Eğer su krizine karşı tesirli tedbirler alınmazsa, ülke genelinde hem etraf sıhhati hem de ekonomik yapının ağır darbe alabileceğini lisana getiren Dr. Öğr. Üyesi Ahmet Adiller, “Su kaynaklarının azalması, ekosistemlerde geri dönüşü sıkıntı tahribatlar yaratırken; tarım ve endüstrideki aksaklıklar işsizlikten enflasyona kadar pek çok olumsuz ekonomik etkiyi beraberinde getirecektir.” sözünde bulundu.

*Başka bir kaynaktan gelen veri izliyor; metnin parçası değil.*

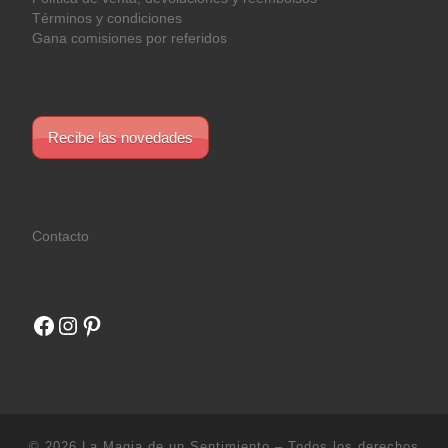
Términos y condiciones
Gana comisiones por referidos
Recibe las novedades
Contacto
Facebook
Instagram
Pinterest
© 2026
La Magia de un Sentimiento
– Todos los derechos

Bazı barajlarda suyun bitmesi su krizinin somut göstergesi

Bazı barajlarda suyun büsbütün bitmesinin, su krizinin somut bir göstergesi olarak kabul edilebileceğini de söz eden Üsküdar Üniversitesi Etraf Sıhhati Program Lideri Dr. Öğr. Üyesi Ahmet Adiller, “İçme suyu kaynakları açısında hudutta olan vilayetlerimize altyapı yatırımlarına sürat verilmesi ve halkın muhtaçlık duyacağı suyun garanti altına alınması gerekiyor. Belediyeler, mahallî idareler ve sivil toplum kuruluşlarının vatandaşları bilinçlendirme konusunda daha faal adımlar atması gerekmektedir. Eğitim kampanyaları, tasarruf formüllerinin tanıtımı ve toplumun su idaresi süreçlerine iştiraki, bu sürecin en değerli modülleridir. Dönemsel olarak kurumaya yüz tutan pek çok gölümüzde yıllık ortalama su düzeyleri neredeyse %50 düzeylerinin üzerine çıkan azalma gösterdi. İklim değişikliği, artan nüfus ve yanlış su siyasetleri göz önünde bulundurulduğunda, sürdürülebilir su idaresi artık bir tercih değil, mecburilik haline gelmiştir. Şayet bugünden adım atılmazsa, su kıtlığı yalnızca bölgesel değil, ülke çapında önemli bir kriz haline gelecektir.” biçiminde kelamlarını tamamladı.